Despite the introduction of novel therapies and regimens that have improved outcomes in multiple myeloma (MM),1,2 almost all patients will relapse.1,3 After relapse, treatment choice is usually determined by the class of and response to previous treatment and patient characteristics.2,3 Although class switching is generally prioritized, this is becoming increasingly difficult, not least because novel agents are commonly administered in combination in earlier treatment lines, resulting in disease resistant to multiple drug classes as early as second-line therapy.2,3
To evaluate whether melphalan flufenamide (melflufen) plus dexamethasone is effective and safe in patients with heavily pretreated relapsed and refractory multiple myeloma (RRMM), a population with a high unmet medical need.
In this pivotal, phase II study, melflufen plus dexamethasone showed meaningful efficacy in heavily pretreated patients with RRMM, including patients with triple-class–refractory disease and those with extramedullary disease. The safety profile of melflufen plus dexamethasone was consistent with previously reported data and was characterized primarily by clinically manageable hematologic toxicities.
As new combinations of antimyeloma drugs are introduced in earlier lines of therapy, patients with RRMM often have disease that is refractory to multiple drugs.

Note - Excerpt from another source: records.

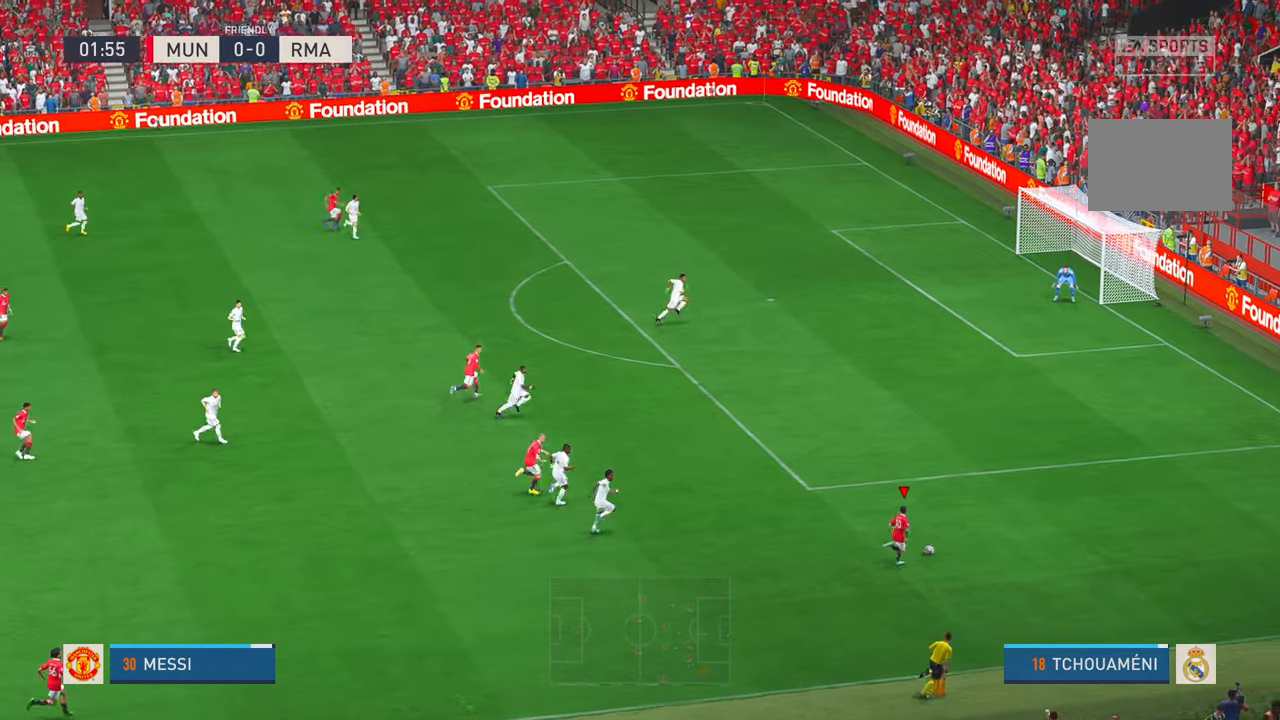
{"dt_ms": 500, "buttons": [], "left_stick": "up-right", "right_stick": "center", "events": []}
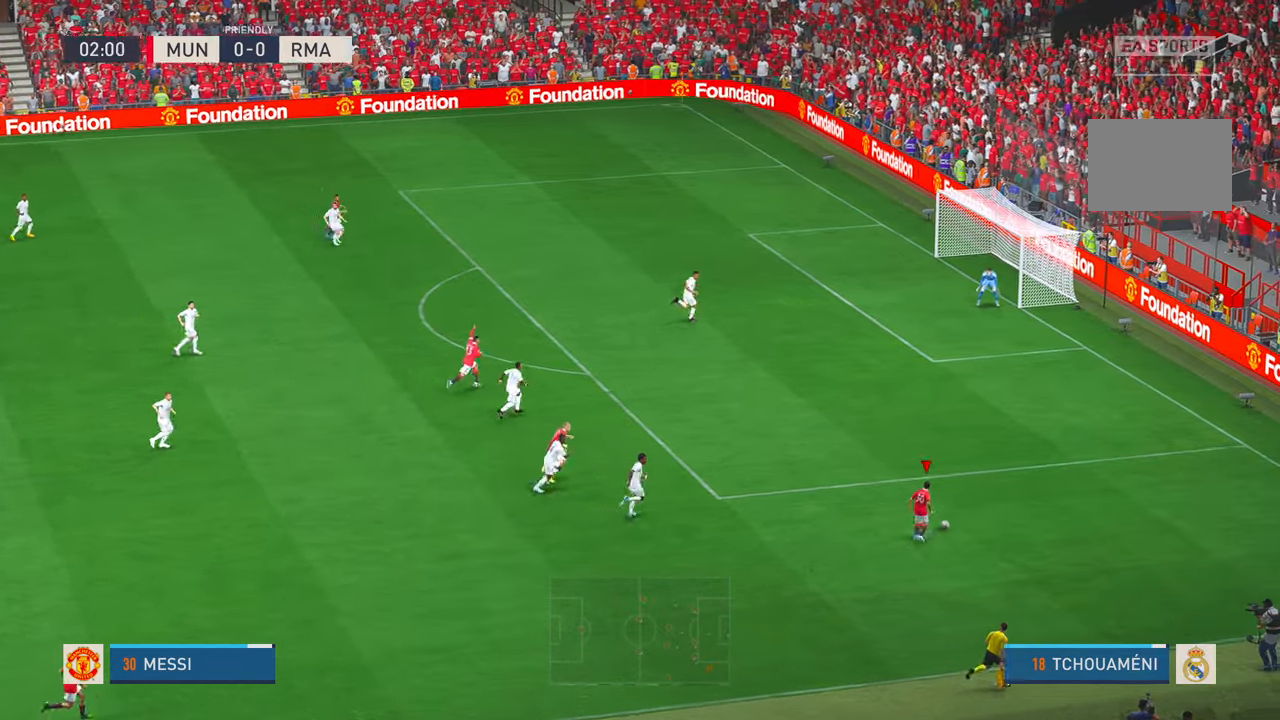
{"dt_ms": 500, "buttons": [], "left_stick": "up-left", "right_stick": "center", "events": [[17, "left_stick", "up"], [233, "X", "down"], [367, "left_stick", "up-left"], [483, "X", "up"]]}
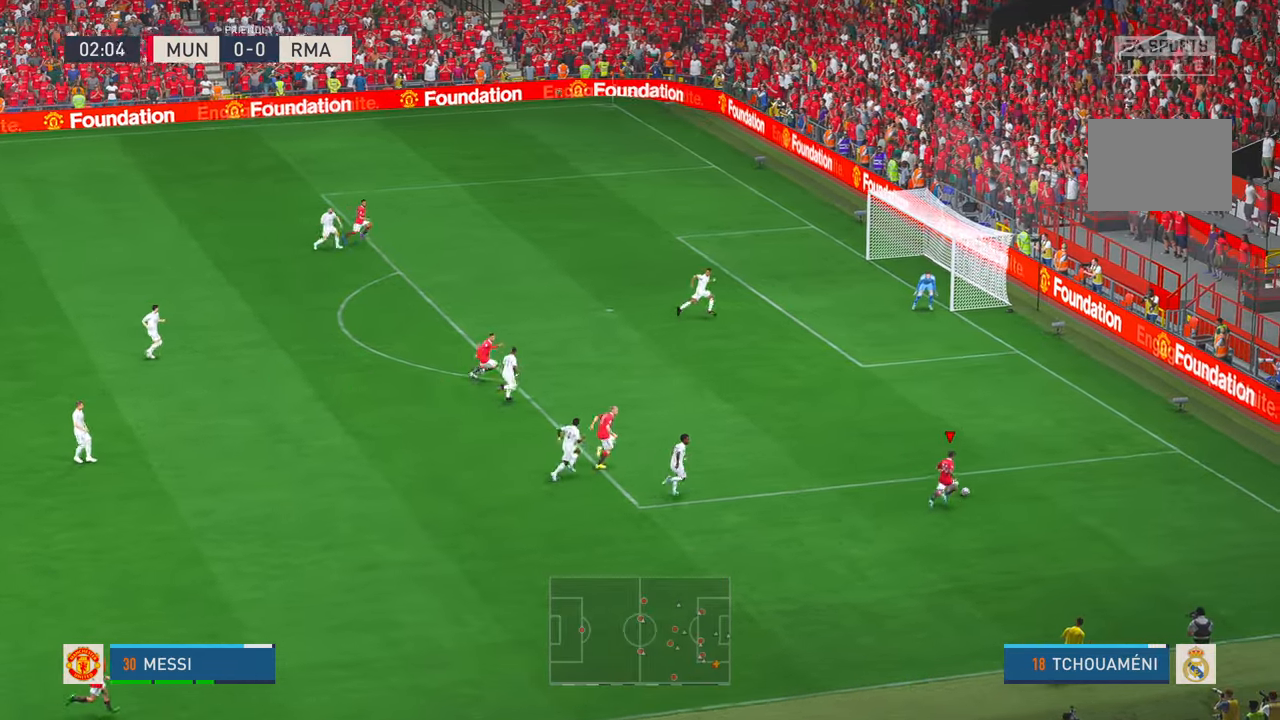
{"dt_ms": 500, "buttons": [], "left_stick": "up-left", "right_stick": "center", "events": []}
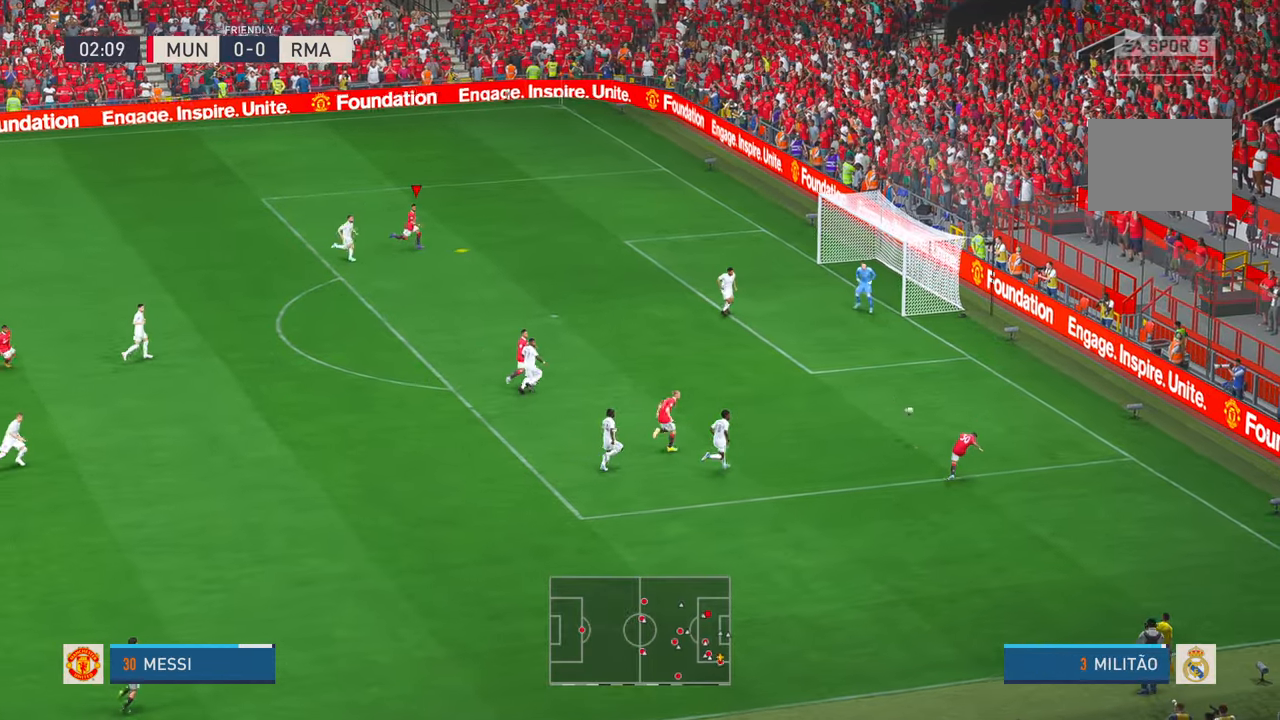
{"dt_ms": 500, "buttons": [], "left_stick": "down-right", "right_stick": "center", "events": [[100, "left_stick", "left"], [233, "left_stick", "down"], [400, "left_stick", "down-right"]]}
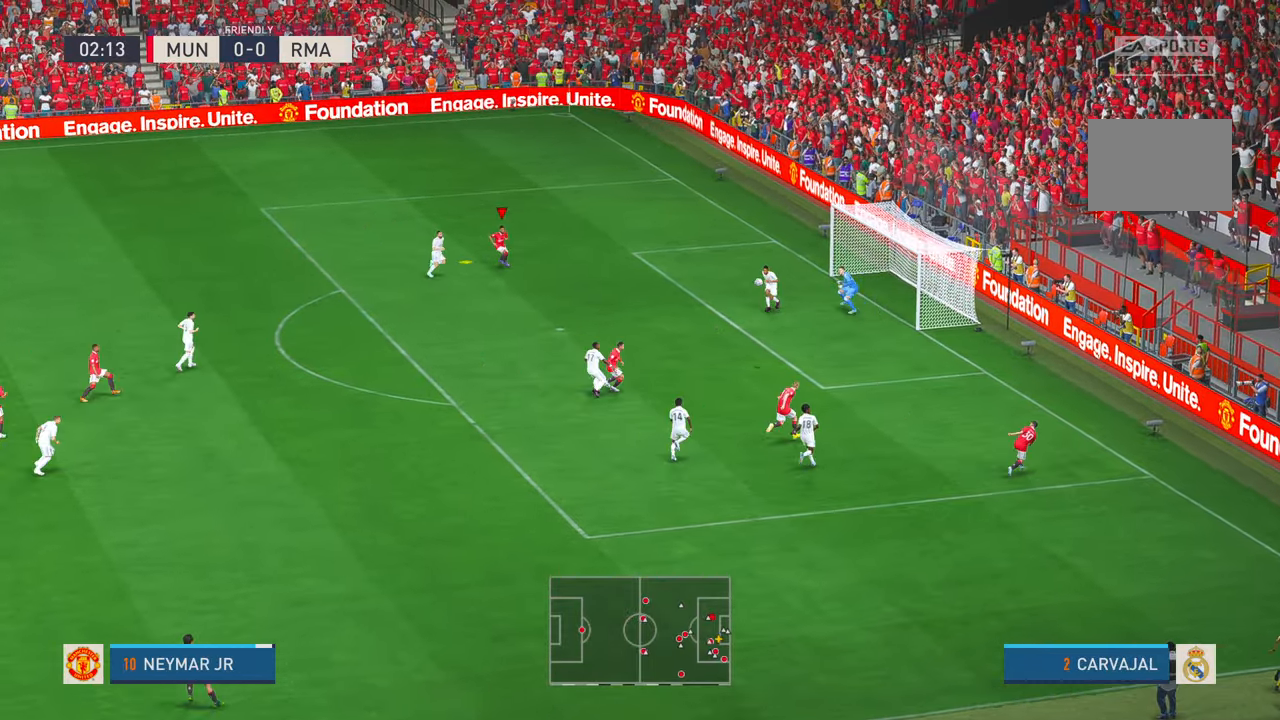
{"dt_ms": 500, "buttons": [], "left_stick": "down-right", "right_stick": "center", "events": []}
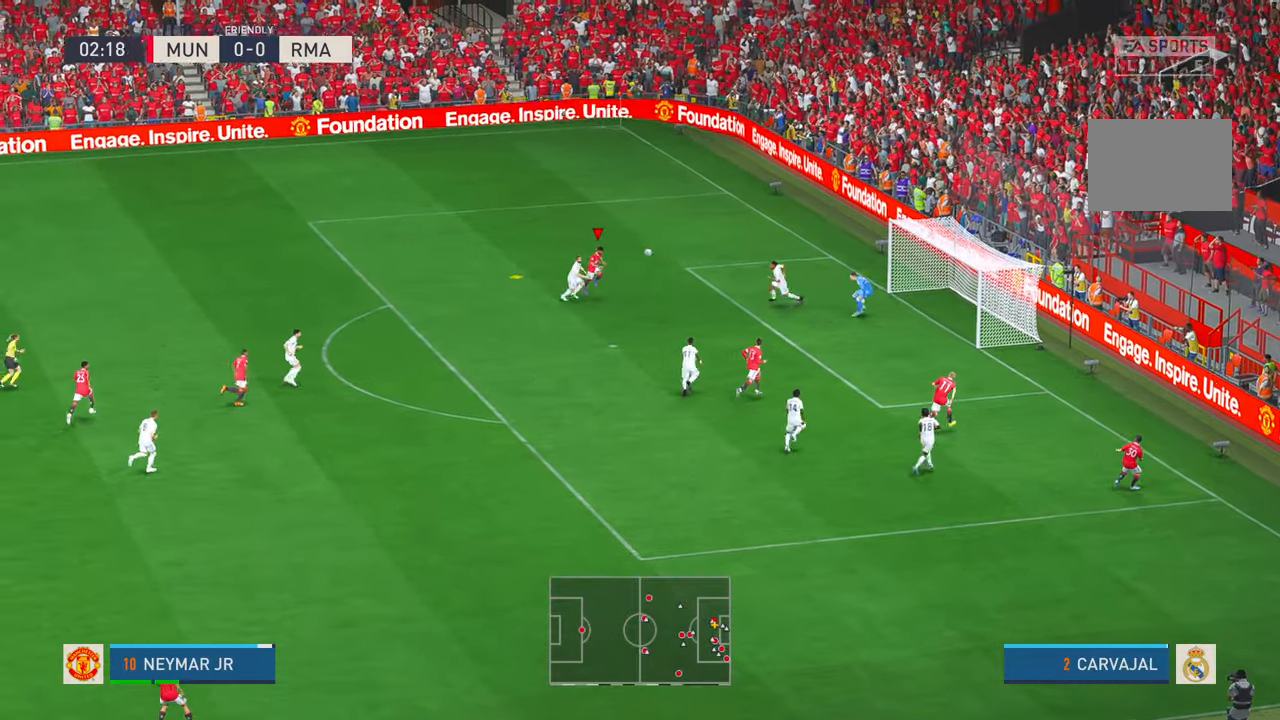
{"dt_ms": 500, "buttons": [], "left_stick": "right", "right_stick": "center", "events": [[467, "left_stick", "right"]]}
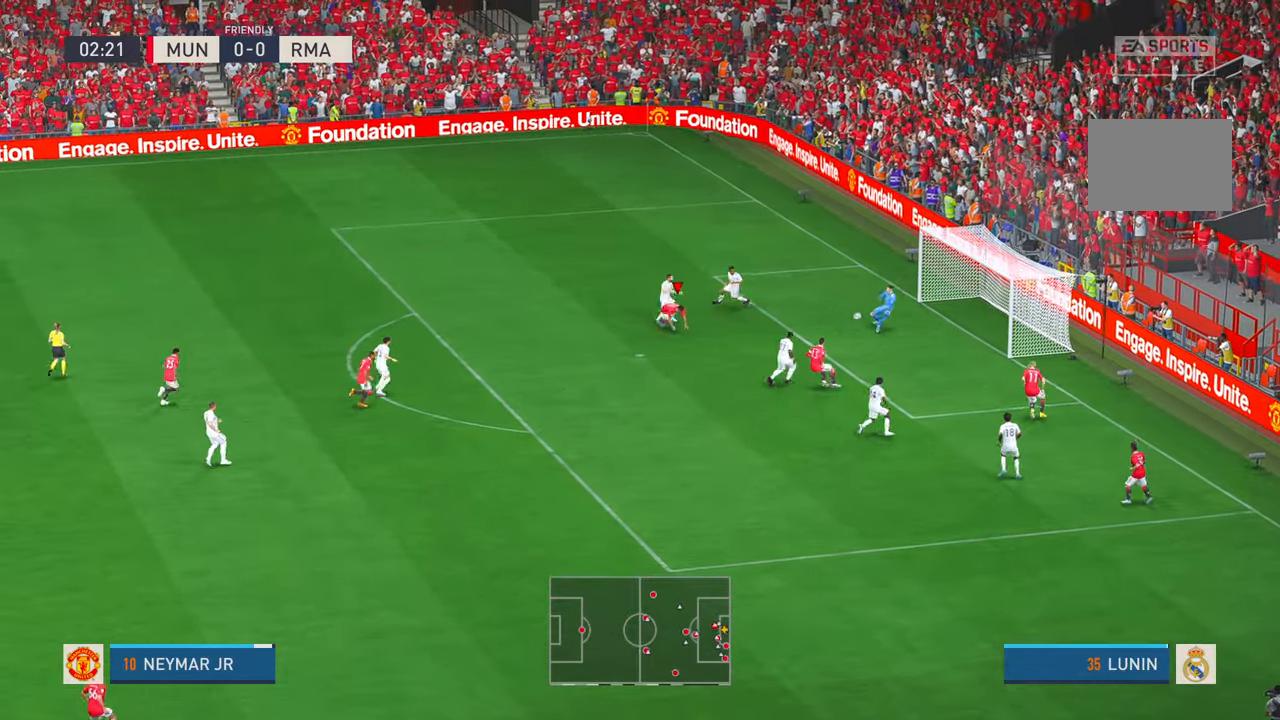
{"dt_ms": 500, "buttons": [], "left_stick": "up-right", "right_stick": "center", "events": [[167, "left_stick", "up-right"]]}
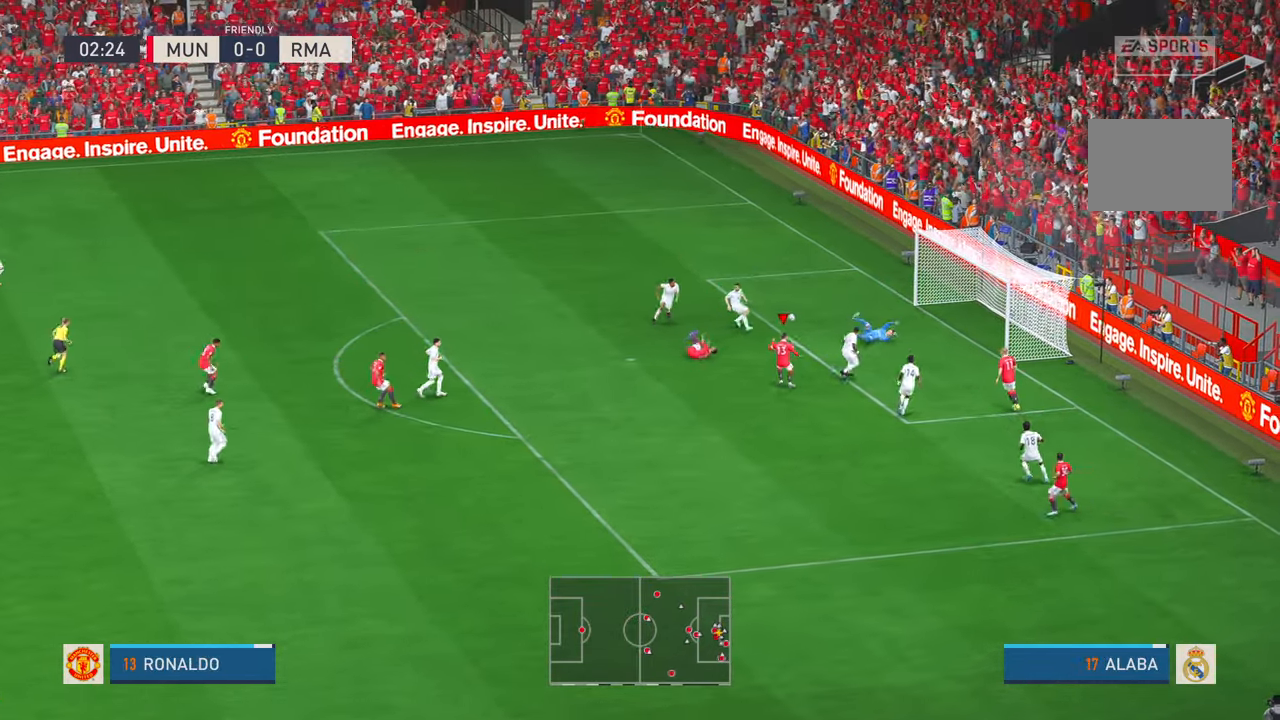
{"dt_ms": 1000, "buttons": [], "left_stick": "up-right", "right_stick": "center"}
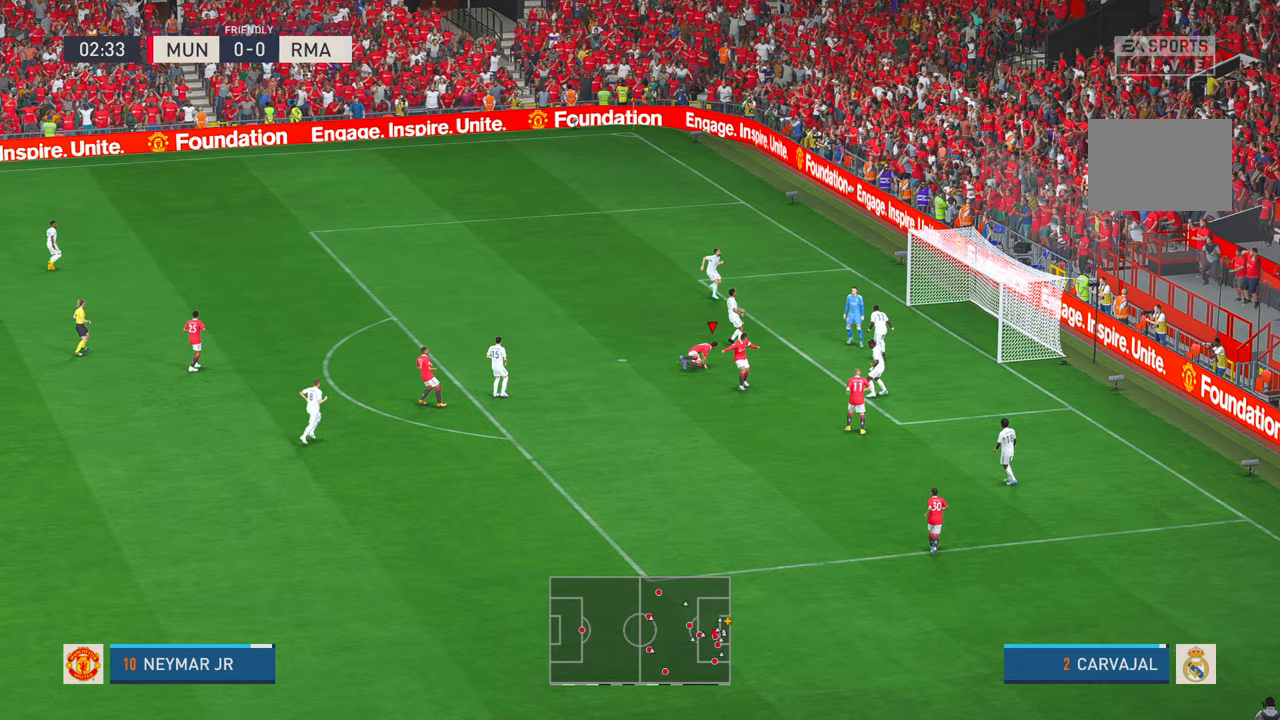
{"dt_ms": 500, "buttons": [], "left_stick": "center", "right_stick": "center", "events": [[300, "left_stick", "right"], [450, "left_stick", "center"]]}
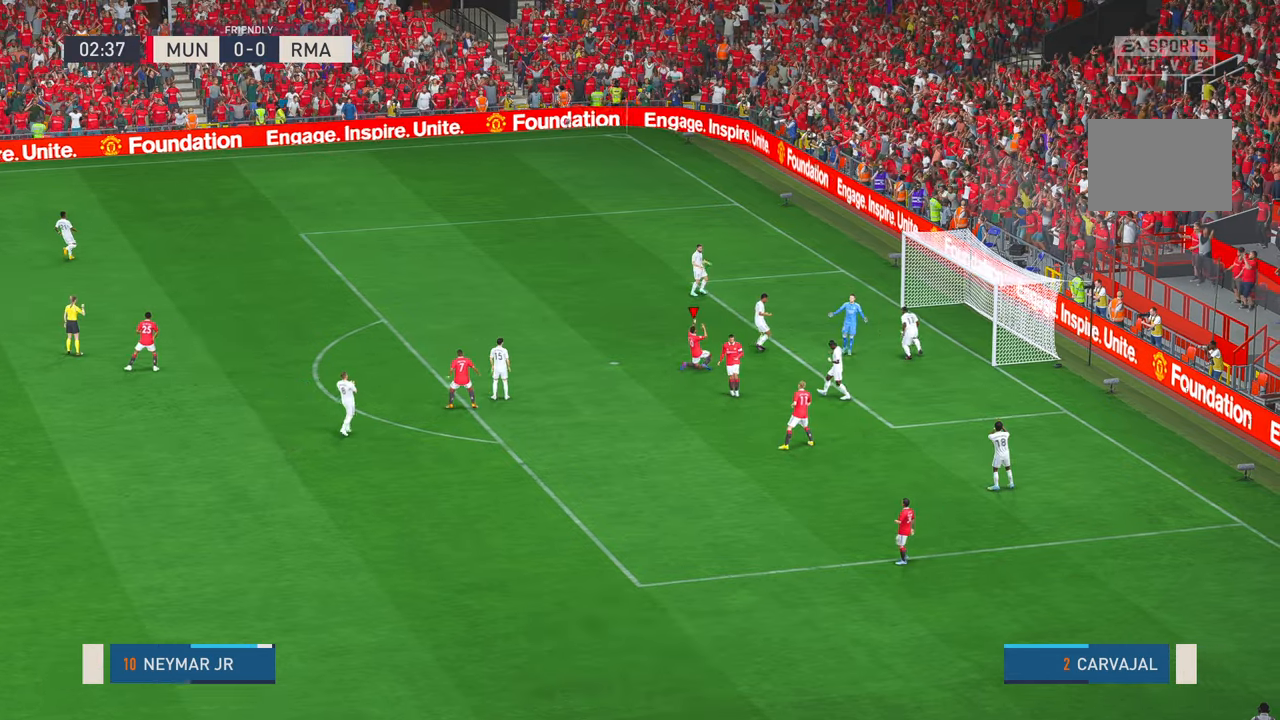
{"dt_ms": 500, "buttons": [], "left_stick": "center", "right_stick": "center", "events": []}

Therefore, drugs with novel mechanisms of action are urgently needed. Melflufen, when combined with dexamethasone, has the potential to fill this unmet medical need by providing a novel mechanism of action, clinically meaningful efficacy, and manageable safety in patients with RRMM.
Outcomes are particularly poor for patients with high-risk cytogenetics, extramedullary disease, and MM resistant to multiple drug classes, including those with triple-class–refractory disease who represent groups with a high unmet need.1,3,4 Furthermore, patients with relapsed and refractory multiple myeloma (RRMM) may have comorbidities because of age, disease symptoms, and cumulative toxicities stemming from previous therapies.5,6 There is an urgent requirement for agents with novel mechanisms of action that are effective, safe, and tolerable and that maintain quality of life in patients with aggressive and resistant disease.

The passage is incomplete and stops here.